# ABO Nationals



## 1400wannabe (Oct 24, 2007)

I might go. Its always nice to go into that shop. They have a lot of stock in there, and I heard the road is a bit better aswell.
I read on a thread somewhere that they are going to have a new Hoyt Katara there. I want to go see how this thing shoots. You never know when is is time to get a new one.


----------



## Matatazela (Mar 1, 2005)

@ Hungry lion - don't know how well you shoot, but you should always take a lot of arrows. "A lot", of course is defined by you, according to how well you shoot!


----------



## Bushkey (Mar 17, 2006)

1400wannabe said:


> I might go. Its always nice to go into that shop. They have a lot of stock in there, and I heard the road is a bit better aswell.
> I read on a thread somewhere that they are going to have a new Hoyt Katara there. I want to go see how this thing shoots. You never know when is is time to get a new one.


I have to admit. The first time I went there I drove on that rode and thought to myself, how on earth can any body do business here. But I was pleasantly delighted when I saw that shop. It is quite something.


----------



## Hungry Lion (Oct 25, 2007)

I agree bushkey, I thought the same thing, but when I got there the farm , dams and streams are beautiful. The shop is well stocked, and I am glad not to see a car guard rush up to me. Little out of town, but a nice drive. They have good prices as well.
I think I will go there tommorrow to get some more arrows for the ABO Nats, Thanks Matatazela!


----------



## 1400wannabe (Oct 24, 2007)

I went to the Sasolburg branch today. It was nice in the sense that it was quite. The guy was nice enough to show me all the different sights.

Have you guys seen the new Apex gear sight? The one from Tru Glo. Very very nice. It has 6 pins, micro adjusts and also has a mounting block (so you can take the sight off like a sureloc.) I also looked at the SureLoc, but hell, I'm not that rich... Yet...

Considering Chrismas is around the corner, I might just treat myself.


----------



## Hoyt-man (Oct 23, 2007)

Hey 1400wannabe... Chrismas only comes around once a year. Buy a sureloc if you can afford it. Its a great sight. The Sureloc ST Max is a great sight.


----------



## compound-A7 (Oct 25, 2007)

Hoyt-man said:


> Hey 1400wannabe... Chrismas only comes around once a year.

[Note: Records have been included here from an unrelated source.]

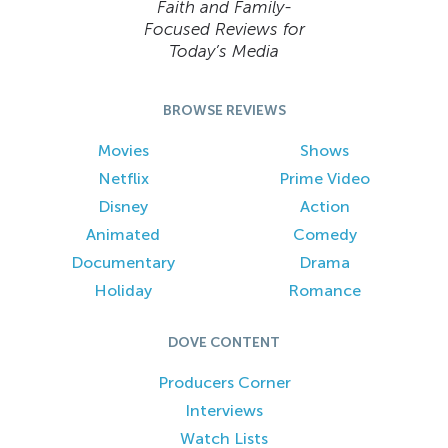
Faith and Family-
Focused Reviews for
Today’s Media
BROWSE REVIEWS
Movies
Shows
Netflix
Prime Video
Disney
Action
Animated
Comedy
Documentary
Drama
Holiday
Romance
DOVE CONTENT
Producers Corner
Interviews
Watch Lists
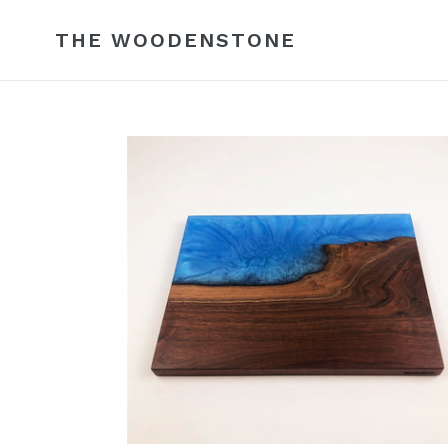
Skip
to
THE WOODENSTONE
content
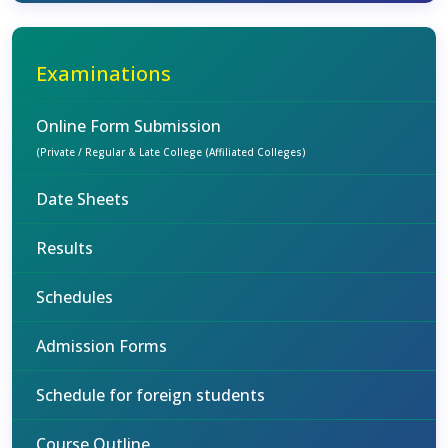
Examinations
Online Form Submission
(Private / Regular & Late College (Affiliated Colleges)
Date Sheets
Results
Schedules
Admission Forms
Schedule for foreign students
Course Outline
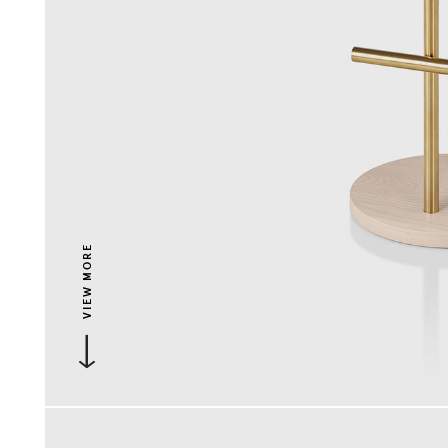
VIEW MORE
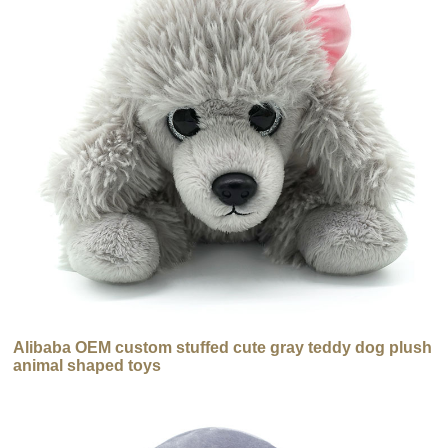
Alibaba OEM custom stuffed cute gray teddy dog plush
animal shaped toys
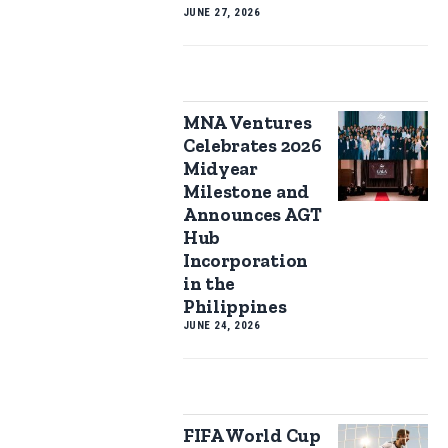
JUNE 27, 2026
MNA Ventures
Celebrates 2026
Midyear
Milestone and
Announces AGT
Hub
Incorporation
in the
Philippines
JUNE 24, 2026
FIFA World Cup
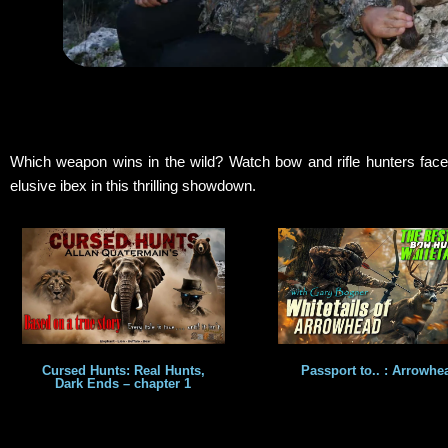
Which weapon wins in the wild? Watch bow and rifle hunters face
elusive ibex in this thrilling showdown.
Cursed Hunts: Real Hunts,
Passport to.. : Arrowhe
Dark Ends – chapter 1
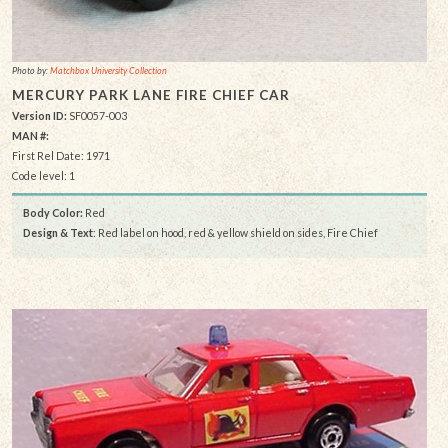
Photo by:
Matchbox University Collection
MERCURY PARK LANE FIRE CHIEF CAR
Version ID:
SF0057-003
MAN #:
First Rel Date: 1971
Code level: 1
Body Color:
Red
Design & Text
: Red label on hood, red & yellow shield on sides, Fire Chief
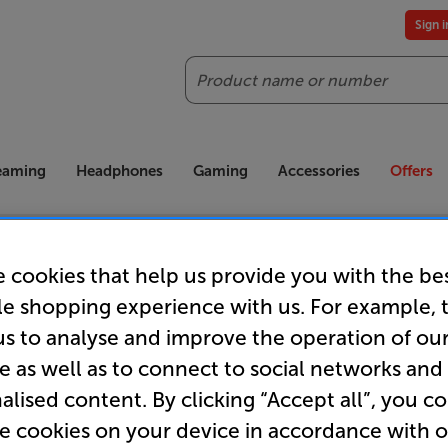
Sign 
Search
reaming
Headphones
Gaming
Accessories
Offers
es included
Our legendary Price Beat!
Join
ts for our VIPs.
We'll beat any price out there. Ts&Cs apply.
Exclus
 cookies that help us provide you with the be
le shopping experience with us. For example, 
us to analyse and improve the operation of ou
e as well as to connect to social networks and
Order now!
alised content. By clicking “Accept all”, you c
re cookies on your device in accordance with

Yes it does!!! Just make sure you use a credit card, because then you can pay it off later :wink:


----------



## 1400wannabe (Oct 24, 2007)

I hear they are predicting there is going to be 200+ people there? Thats a hell of a lot of people.


----------



## compound-A7 (Oct 25, 2007)

The new Hoyt katara is apparently going to be at the Shop from Friday. Being a Mathews man myself, I will have to try and not be bias, but I will keep an open mind... Looks nice.


----------